Source records Start Marker

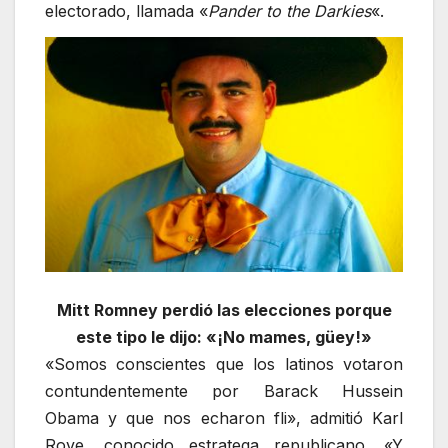
electorado, llamada «
Pander to the Darkies
«.
Mitt Romney perdió las elecciones porque
este tipo le dijo: «¡No mames, güey!»
«Somos conscientes que los latinos votaron
contundentemente por Barack Hussein
Obama y que nos echaron fli», admitió Karl
Rove, conocido estratega republicano. «Y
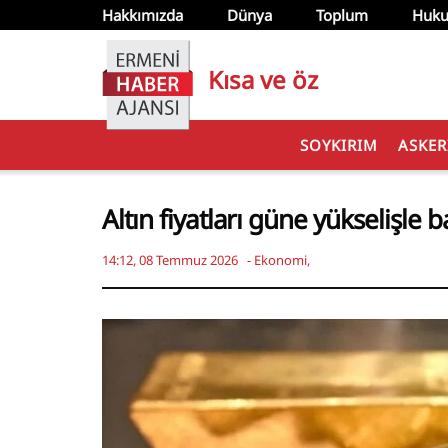
Hakkımızda
Dünya
Toplum
Huku
Kısa ve öz
SOYKIRIM
ASKER
Altın fiyatları güne yükselişle b
14:12, 08 Temmuz 2026
-
Ekonomi
,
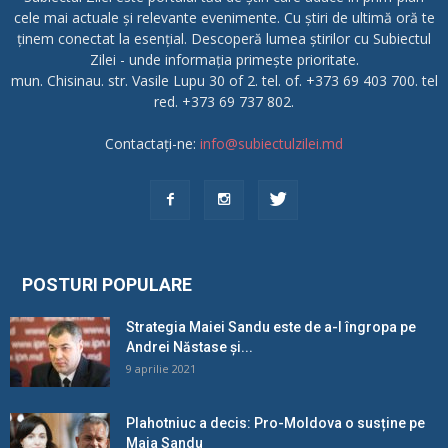
cele mai actuale și relevante evenimente. Cu știri de ultimă oră te
ținem conectat la esențial. Descoperă lumea știrilor cu Subiectul
Zilei - unde informația primește prioritate.
mun. Chisinau. str. Vasile Lupu 30 of 2. tel. of. +373 69 403 700. tel
red. +373 69 737 802.
Contactați-ne:
info@subiectulzilei.md
POSTURI POPULARE
Strategia Maiei Sandu este de a-l îngropa pe
Andrei Năstase și...
9 aprilie 2021
Plahotniuc a decis: Pro-Moldova o susține pe
Maia Sandu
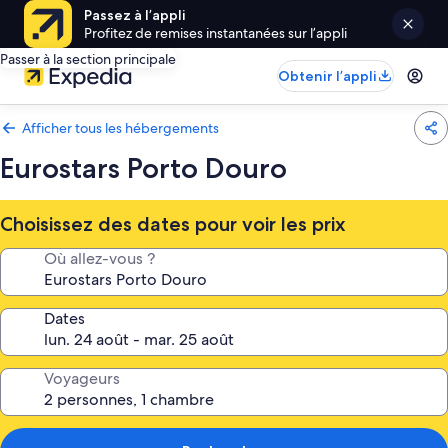
Passez à l’appli
Profitez de remises instantanées sur l’appli
Passer à la section principale
Obtenir l’appli
Afficher tous les hébergements
Eurostars Porto Douro
Choisissez des dates pour voir les prix
Où allez-vous ?
Dates
Voyageurs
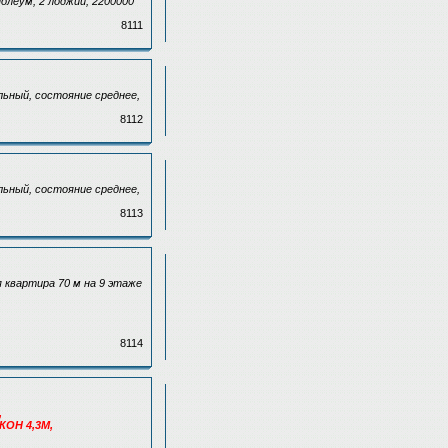
нолеум, 2 лоджии, 2200000
8111
ельный, состояние среднее,
8112
ельный, состояние среднее,
8113
 квартира 70 м на 9 этаже
8114
,
КОН 4,3М,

Source records End Marker

Problem requirements ▸ Please copy all of the material above word for word, leaving out the pictures.

Response ▸
electorado, llamada «
Pander to the Darkies
«.
Mitt Romney perdió las elecciones porque
este tipo le dijo: «¡No mames, güey!»
«Somos conscientes que los latinos votaron
contundentemente por Barack Hussein
Obama y que nos echaron fli», admitió Karl
Rove, conocido estratega republicano. «Y
Hakkımızda
Dünya
Toplum
Huku
Kısa ve öz
SOYKIRIM
ASKER
Altın fiyatları güne yükselişle b
14:12, 08 Temmuz 2026
-
Ekonomi
,
cele mai actuale și relevante evenimente. Cu știri de ultimă oră te
ținem conectat la esențial. Descoperă lumea știrilor cu Subiectul
Zilei - unde informația primește prioritate.
mun. Chisinau. str. Vasile Lupu 30 of 2. tel. of. +373 69 403 700. tel
red. +373 69 737 802.
Contactați-ne:
info@subiectulzilei.md
POSTURI POPULARE
Strategia Maiei Sandu este de a-l îngropa pe
Andrei Năstase și...
9 aprilie 2021
Plahotniuc a decis: Pro-Moldova o susține pe
Maia Sandu
Passez à l’appli
Profitez de remises instantanées sur l’appli
Passer à la section principale
Obtenir l’appli
Afficher tous les hébergements
Eurostars Porto Douro
Choisissez des dates pour voir les prix
Où allez-vous ?
Dates
Voyageurs
нолеум, 2 лоджии, 2200000
8111
ельный, состояние среднее,
8112
ельный, состояние среднее,
8113
 квартира 70 м на 9 этаже
8114
,
КОН 4,3М,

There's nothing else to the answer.